TASK ITEM: Copy the stretch from the line containing "If we can't" through the line containing "This reads files" word for word.

AVAILABLE DATA:
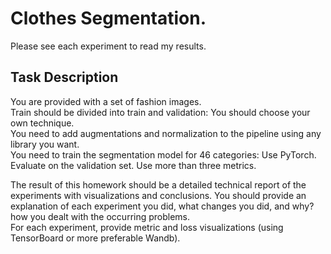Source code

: # Clothes Segmentation.

Please see each experiment to read my results.

## Task Description

You are provided with a set of fashion images.  
Train should be divided into train and validation: You should choose your own technique.  
You need to add augmentations and normalization to the pipeline using any library you want.   
You need to train the segmentation model for 46 categories: Use PyTorch. 
Evaluate on the validation set. Use more than three metrics.  

The result of this homework should be a detailed technical report of the experiments with visualizations and conclusions. You should provide an explanation of each experiment you did, what changes you did, and why? how you dealt with the occurring problems.  
For each experiment, provide metric and loss visualizations (using TensorBoard or more preferable Wandb).  

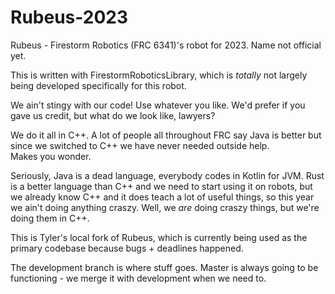 # Rubeus-2023
Rubeus - Firestorm Robotics (FRC 6341)'s robot for 2023. Name not official yet.

This is written with FirestormRoboticsLibrary, which is *totally* not largely being developed specifically for this robot.

We ain't stingy with our code! Use whatever you like. We'd prefer if you gave us credit, but what do we look like, lawyers?

We do it all in C++. A lot of people all throughout FRC say Java is better but since we switched to C++ we have never needed outside help.  
Makes you wonder.

Seriously, Java is a dead language, everybody codes in Kotlin for JVM. Rust is a better language than C++ and we need to start using it on robots, but we already know C++ and it does teach a lot of useful things, so this year we ain't doing anything craszy. Well, we *are* doing craszy things, but we're doing them in C++.

This is Tyler's local fork of Rubeus, which is currently being used as the primary codebase because bugs + deadlines happened.

The development branch is where stuff goes. Master is always going to be functioning - we merge it with development when we need to.
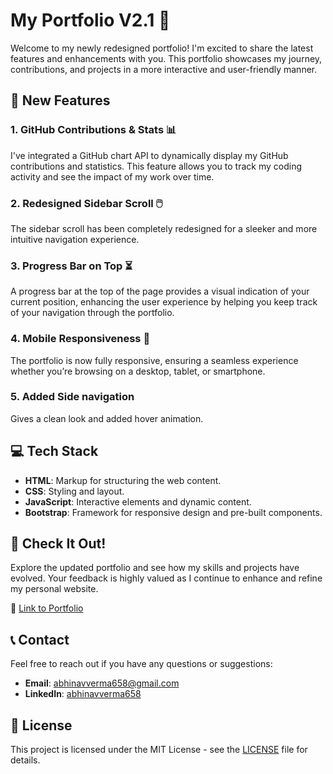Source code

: # My Portfolio V2.1 🚀

Welcome to my newly redesigned portfolio! I'm excited to share the latest features and enhancements with you. This portfolio showcases my journey, contributions, and projects in a more interactive and user-friendly manner.

## 🚀 New Features

### 1. GitHub Contributions & Stats 📊
I've integrated a GitHub chart API to dynamically display my GitHub contributions and statistics. This feature allows you to track my coding activity and see the impact of my work over time.

### 2. Redesigned Sidebar Scroll 🖱️
The sidebar scroll has been completely redesigned for a sleeker and more intuitive navigation experience.

### 3. Progress Bar on Top ⏳
A progress bar at the top of the page provides a visual indication of your current position, enhancing the user experience by helping you keep track of your navigation through the portfolio.

### 4. Mobile Responsiveness 📱
The portfolio is now fully responsive, ensuring a seamless experience whether you’re browsing on a desktop, tablet, or smartphone.

### 5. Added Side navigation
Gives a clean look and added hover animation.

## 💻 Tech Stack

- **HTML**: Markup for structuring the web content.
- **CSS**: Styling and layout.
- **JavaScript**: Interactive elements and dynamic content.
- **Bootstrap**: Framework for responsive design and pre-built components.

## 🌟 Check It Out!

Explore the updated portfolio and see how my skills and projects have evolved. Your feedback is highly valued as I continue to enhance and refine my personal website.

🔗 [Link to Portfolio](https://abhinavverma658.github.io/)

## 📞 Contact

Feel free to reach out if you have any questions or suggestions:
- **Email**: [abhinavverma658@gmail.com](mailto:abhinavverma658@gmail.com)
- **LinkedIn**: [abhinavverma658](https://www.linkedin.com/in/abhinavverma658/)

## 📝 License

This project is licensed under the MIT License - see the [LICENSE](LICENSE) file for details.
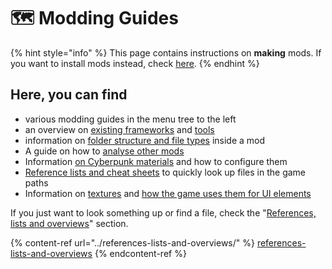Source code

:# 🗺 Modding Guides

{% hint style="info" %}
This page contains instructions on **making** mods. If you want to install mods instead, check [here](../../for-mod-users/users-modding-cyberpunk-2077/).&#x20;
{% endhint %}

## Here, you can find

* various modding guides in the menu tree to the left
* an overview on [existing frameworks](../core-mods-explained/) and [tools](../modding-tools/)
* information on [folder structure and file types](../files-and-what-they-do/) inside a mod
* A guide on how to [analyse other mods](analysing-other-mods/)
* Information [on Cyberpunk materials](../materials/) and how to configure them
* [Reference lists and cheat sheets](../references-lists-and-overviews/) to quickly look up files in the game paths
* Information on [textures](../materials/textures.md) and [how the game uses them for UI elements](../files-and-what-they-do/game-icons-the-inkatlas-file.md)

If you just want to look something up or find a file, check the "[References, lists and overviews](../references-lists-and-overviews/)" section.

{% content-ref url="../references-lists-and-overviews/" %}
[references-lists-and-overviews](../references-lists-and-overviews/)
{% endcontent-ref %}

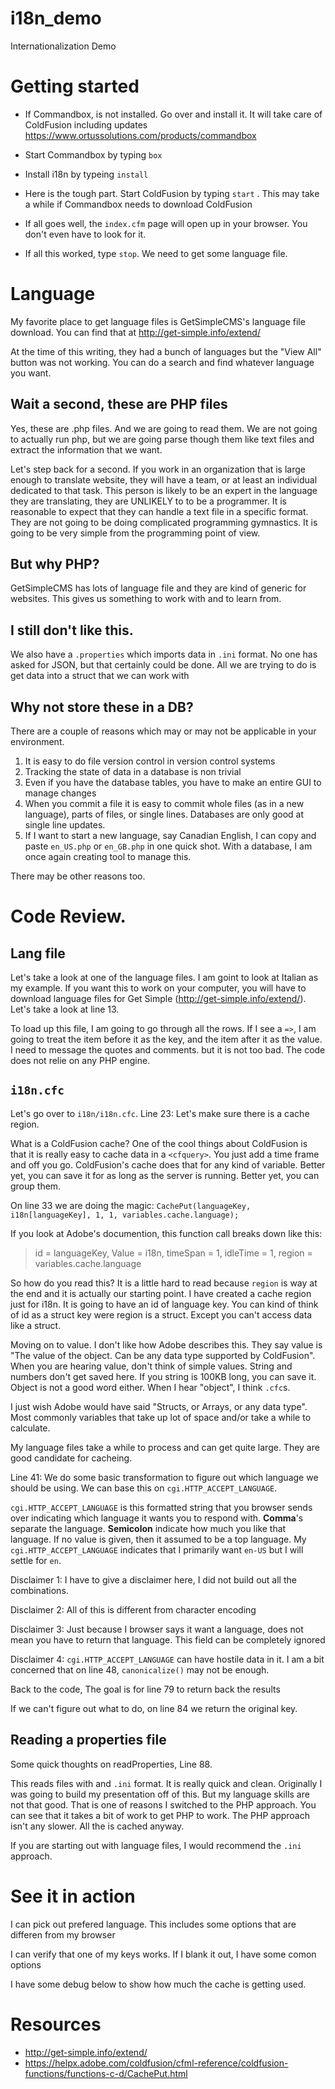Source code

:# i18n_demo
Internationalization Demo


# Getting started

- If Commandbox, is not installed. Go over and install it. It will take care of ColdFusion including updates https://www.ortussolutions.com/products/commandbox

- Start Commandbox by typing `box`

- Install i18n by typeing `install`

- Here is the tough part. Start ColdFusion by typing `start` . This may take a while if Commandbox needs to download ColdFusion

- If all goes well, the `index.cfm` page will open up in your browser. You don't even have to look for it.

- If all this worked, type `stop`. We need to get some language file.

# Language

 My favorite place to get language files is GetSimpleCMS's language file download. You can find that at http://get-simple.info/extend/

At the time of this writing, they had a bunch of languages but the "View All" button was not working. You can do a search and find whatever language you want.

## Wait a second, these are PHP files

Yes, these are .php files. And we are going to read them. We are not going to actually run php, but we are going parse though them like text files and extract the information that we want.

Let's step back for a second. If you work in an organization that is large enough to translate website, they will have a team, or at least an individual dedicated to that task. This person is likely to be an expert in the language they are translating, they are UNLIKELY to to be a programmer. It is reasonable to expect that they can handle a text file in a specific format. They are not going to be doing complicated programming gymnastics. It is going to be very simple from the programming point of view.

## But why PHP?

GetSimpleCMS has lots of language file and they are kind of generic for websites. This gives us something to work with and to learn from.


## I still don't like this.

We also have a `.properties` which imports data in `.ini` format. No one has asked for JSON, but that certainly could be done. All we are trying to do is get data into a struct that we can work with

## Why not store these in a DB?

There are a couple of reasons which may or may not be applicable in your environment.

1. It is easy to do file version control in version control systems
2. Tracking the state of data in a database is non trivial
3. Even if you have the database tables, you have to make an entire GUI to manage changes
4. When you commit a file it is easy to commit whole files (as in a new language), parts of files, or single lines. Databases are only good at single line updates.
5. If I want to start a new language, say Canadian English, I can copy and paste `en_US.php` or `en_GB.php` in one quick shot. With a database, I am once again creating tool to manage this.

There may be other reasons too.

# Code Review.

## Lang file

Let's take a look at one of the language files. I am goint to look at Italian as my example. If you want this to work on your computer, you will have to download language files for Get Simple (http://get-simple.info/extend/). Let's take a look at line 13.

To load up this file, I am going to go through all the rows. If I see a `=>`, I am going to treat the item before it as the key, and the item after it as the value. I need to message the quotes and comments. but it is not too bad. The code does not relie on any PHP engine.


## `i18n.cfc`

Let's go over to `i18n/i18n.cfc`. Line 23: Let's make sure there is a cache region.

What is a ColdFusion cache? One of the cool things about ColdFusion is that it is really easy to cache data in a `<cfquery>`. You just add a time frame and off you go. ColdFusion's cache does that for any kind of variable. Better yet, you can save it for as long as the server is running. Better yet, you can group them.

On line 33 we are doing the magic: `CachePut(languageKey, i18n[languageKey], 1, 1, variables.cache.language);`

If you look at Adobe's documention, this function call breaks down like this:

> id = languageKey,
> Value = i18n,
> timeSpan = 1,
> idleTime = 1,
> region = variables.cache.language

So how do you read this? It is a little hard to read because `region` is way at the end and it is actually our starting point. I have created a cache region just for i18n. It is going to have an id of language key. You can kind of think of id as a struct key were region is a struct. Except you can't access data like a struct.

Moving on to value. I don't like how Adobe describes this. They say value is "The value of the object. Can be any data type supported by ColdFusion". When you are hearing value, don't think of simple values. String and numbers don't get saved here. If you string is 100KB long, you can save it. Object is not a good word either. When I hear "object", I think `.cfc`s.

I just wish Adobe would have said "Structs, or Arrays, or any data type". Most commonly variables that take up lot of space and/or take a while to calculate.

My language files take a while to process and can get quite large. They are good candidate for cacheing.


Line 41: We do some basic transformation to figure out which language we should be using. We can base this on `cgi.HTTP_ACCEPT_LANGUAGE`.

`cgi.HTTP_ACCEPT_LANGUAGE` is this formatted string that you browser sends over indicating which language it wants you to respond with. **Comma**'s separate the language. **Semicolon** indicate how much you like that language. If no value is given, then it assumed to be a top language. My `cgi.HTTP_ACCEPT_LANGUAGE` indicates that I primarily want `en-US` but I will settle for `en`.

Disclaimer 1: I have to give a disclaimer here, I did not build out all the combinations.

Disclaimer 2: All of this is different from character encoding

Disclaimer 3: Just because I browser says it want a language, does not mean you have to return that language. This field can be completely ignored

Disclaimer 4: `cgi.HTTP_ACCEPT_LANGUAGE` can have hostile data in it. I am a bit concerned that on line 48, `canonicalize()` may not be enough.

Back to the code, The goal is for line 79 to return back the results

If we can't figure out what to do, on line 84 we return the original key.


## Reading a properties file

Some quick thoughts on readProperties, Line 88.

This reads files with and `.ini` format. It is really quick and clean. Originally I was going to build my presentation off of this. But my language skills are not that good. That is one of reasons I switched to the PHP approach. You can see that it takes a bit of work to get PHP to work. The PHP approach isn't any slower. All the is cached anyway.

If you are starting out with language files, I would recommend the `.ini` approach.


# See it in action

I can pick out prefered language. This includes some options that are differen from my browser

I can verify that one of my keys works. If I blank it out, I have some comon options

I have some debug below to show how much the cache is getting used.


# Resources

- http://get-simple.info/extend/
- https://helpx.adobe.com/coldfusion/cfml-reference/coldfusion-functions/functions-c-d/CachePut.html
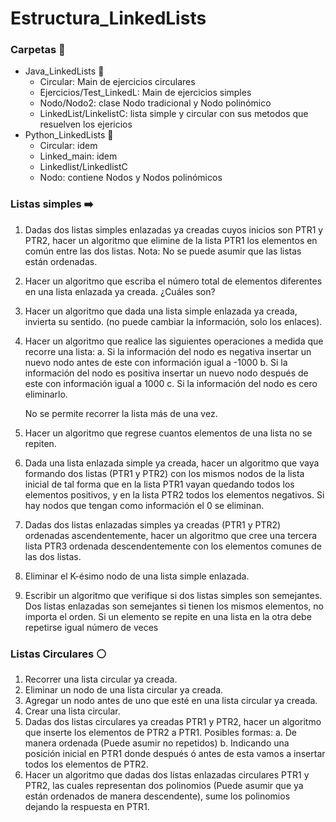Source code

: # Estructura_LinkedLists 
### Carpetas :file_folder:
+ Java_LinkedLists :red_circle:
    + Circular: Main de ejercicios circulares
    + Ejercicios/Test_LinkedL: Main de ejercicios simples
    + Nodo/Nodo2: clase Nodo tradicional y Nodo polinómico
    + LinkedList/LinkelistC: lista simple y circular con sus metodos que resuelven los ejericios
+ Python_LinkedLists :snake:
    + Circular: idem
    + Linked_main: idem
    + Linkedlist/LinkedlistC
    + Nodo: contiene Nodos y Nodos polinómicos
### Listas simples  :arrow_right:
 1.	Dadas dos listas simples enlazadas ya creadas cuyos inicios son PTR1 y PTR2, hacer un algoritmo que elimine de la lista PTR1 los elementos en común entre las dos listas. Nota: No se puede asumir que las listas están ordenadas.  

2.	Hacer un algoritmo que escriba el número total de elementos diferentes en una lista enlazada ya creada. ¿Cuáles son? 

3.	Hacer un algoritmo que dada una lista simple enlazada ya creada, invierta su sentido. (no puede cambiar la información, solo los enlaces). 

4.	Hacer un algoritmo que realice las siguientes operaciones a medida que recorre una lista:
a.	Si la información del nodo es negativa insertar un nuevo nodo antes de este con información igual a -1000
b.	Si la información del nodo es positiva insertar un nuevo nodo después de este con información igual a 1000
c.	Si la información del nodo es cero eliminarlo.
 
    No se permite recorrer la lista más de una vez. 	

5.	Hacer un algoritmo que regrese cuantos elementos de una lista no se repiten.


6.	Dada una lista enlazada simple ya creada, hacer un algoritmo que vaya formando dos listas (PTR1 y PTR2) con los mismos nodos de la lista inicial de tal forma que en la lista PTR1 vayan quedando todos los elementos positivos, y en la lista PTR2 todos los elementos negativos. Si hay nodos que tengan como información el 0 se eliminan. 

7.	Dadas dos listas enlazadas simples ya creadas (PTR1 y PTR2) ordenadas ascendentemente, hacer un algoritmo que cree una tercera lista PTR3 ordenada descendentemente con los elementos comunes de las dos listas.

8.	Eliminar el K-ésimo nodo de una lista simple enlazada. 

9.	Escribir un algoritmo que verifique si dos listas simples son semejantes. Dos listas enlazadas son semejantes si tienen los mismos elementos, no importa el orden. Si un elemento se repite en una lista en la otra debe repetirse igual número de veces

### Listas Circulares :white_circle:
1.	Recorrer una lista circular ya creada. 
2.	Eliminar un nodo de una lista circular ya creada.  
3.	Agregar un nodo antes de uno que esté en una lista circular ya creada. 
4.	Crear una lista circular. 
5.	Dadas dos listas circulares ya creadas PTR1 y PTR2, hacer un algoritmo que inserte los elementos de PTR2 a PTR1. Posibles formas:
a.	De manera ordenada (Puede asumir no repetidos) 
b.	Indicando una posición inicial en PTR1 donde después ó antes de esta vamos a insertar todos los elementos de PTR2. 
6.	Hacer un algoritmo que dadas dos listas enlazadas circulares PTR1 y PTR2, las cuales representan dos polinomios (Puede asumir que ya están ordenados de manera descendente), sume los polinomios dejando la respuesta en PTR1.


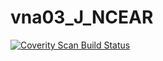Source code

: # vna03_J_NCEAR
<a href="https://scan.coverity.com/projects/wendyzhang1121-vna03_j_ncear">
  <img alt="Coverity Scan Build Status"
       src="https://scan.coverity.com/projects/9643/badge.svg"/>
</a>

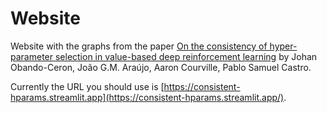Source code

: # Website

Website with the graphs from the paper [On the consistency of hyper-parameter selection in value-based deep reinforcement learning]([url](https://arxiv.org/abs/2406.17523)) by Johan Obando-Ceron, João G.M. Araújo, Aaron Courville, Pablo Samuel Castro. 

Currently the URL you should use is [https://consistent-hparams.streamlit.app](https://consistent-hparams.streamlit.app/).
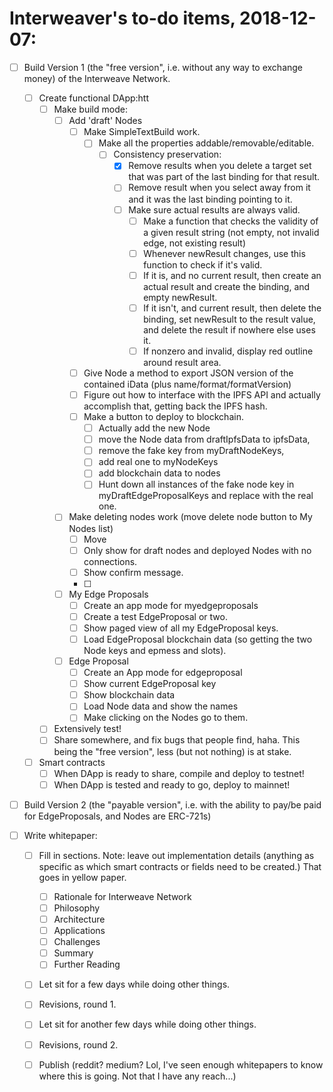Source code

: # Interweaver's to-do items, 2018-12-07:

- [ ] Build Version 1 (the "free version", i.e. without any way to exchange money) of the Interweave Network.
  - [ ] Create functional DApp:htt
    - [ ] Make build mode:
      - [ ] Add 'draft' Nodes
        - [ ] Make SimpleTextBuild work.
          - [ ] Make all the properties addable/removable/editable.
            - [ ] Consistency preservation:
              - [X] Remove results when you delete a target set that was part of the last binding for that result.
              - [ ] Remove result when you select away from it and it was the last binding pointing to it.
              - [ ] Make sure actual results are always valid.
                - [ ] Make a function that checks the validity of a given result string (not empty, not invalid edge, not existing result)
                - [ ] Whenever newResult changes, use this function to check if it's valid.
                - [ ] If it is, and no current result, then create an actual result and create the binding, and empty newResult.
                - [ ] If it isn't, and current result, then delete the binding, set newResult to the result value, and delete the result if nowhere else uses it.
                - [ ] If nonzero and invalid, display red outline around result area.
                
        - [ ] Give Node a method to export JSON version of the contained iData (plus name/format/formatVersion)
        - [ ] Figure out how to interface with the IPFS API and actually accomplish that, getting back the IPFS hash.
        - [ ] Make a button to deploy to blockchain.
          - [ ] Actually add the new Node
          - [ ] move the Node data from draftIpfsData to ipfsData,
          - [ ] remove the fake key from myDraftNodeKeys,
          - [ ] add real one to myNodeKeys
          - [ ] add blockchain data to nodes
          - [ ] Hunt down all instances of the fake node key in myDraftEdgeProposalKeys and replace with the real one.
      - [ ] Make deleting nodes work (move delete node button to My Nodes list)
        - [ ] Move
        - [ ] Only show for draft nodes and deployed Nodes with no connections.
        - [ ] Show confirm message.
        - [ ]
      - [ ] My Edge Proposals
        - [ ] Create an app mode for myedgeproposals
        - [ ] Create a test EdgeProposal or two.
        - [ ] Show paged view of all my EdgeProposal keys.
        - [ ] Load EdgeProposal blockchain data (so getting the two Node keys and epmess and slots).
      - [ ] Edge Proposal
        - [ ] Create an App mode for edgeproposal
        - [ ] Show current EdgeProposal key
        - [ ] Show blockchain data
        - [ ] Load Node data and show the names
        - [ ] Make clicking on the Nodes go to them.
    - [ ] Extensively test!
    - [ ] Share somewhere, and fix bugs that people find, haha. This being the "free version", less (but not nothing) is at stake.
  - [ ] Smart contracts
    - [ ] When DApp is ready to share, compile and deploy to testnet!
    - [ ] When DApp is tested and ready to go, deploy to mainnet!
    
- [ ] Build Version 2 (the "payable version", i.e. with the ability to pay/be paid for EdgeProposals, and Nodes are ERC-721s)

- [ ] Write whitepaper:
    - [ ] Fill in sections. Note: leave out implementation details (anything as specific as which smart contracts or fields need to be created.) That goes in yellow paper.
      - [ ] Rationale for Interweave Network
      - [ ] Philosophy
      - [ ] Architecture
      - [ ] Applications
      - [ ] Challenges
      - [ ] Summary
      - [ ] Further Reading
    - [ ] Let sit for a few days while doing other things.
    - [ ] Revisions, round 1.
    - [ ] Let sit for another few days while doing other things.
    - [ ] Revisions, round 2.
    - [ ] Publish (reddit? medium? Lol, I've seen enough whitepapers to know where this is going. Not that I have any reach...)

SOLUTION TO THIS TASK:
If we can't figure out what to do, on line 84 we return the original key.


## Reading a properties file

Some quick thoughts on readProperties, Line 88.

This reads files with and `.ini` format. It is really quick and clean. Originally I was going to build my presentation off of this. But my language skills are not that good. That is one of reasons I switched to the PHP approach. You can see that it takes a bit of work to get PHP to work. The PHP approach isn't any slower. All the is cached anyway.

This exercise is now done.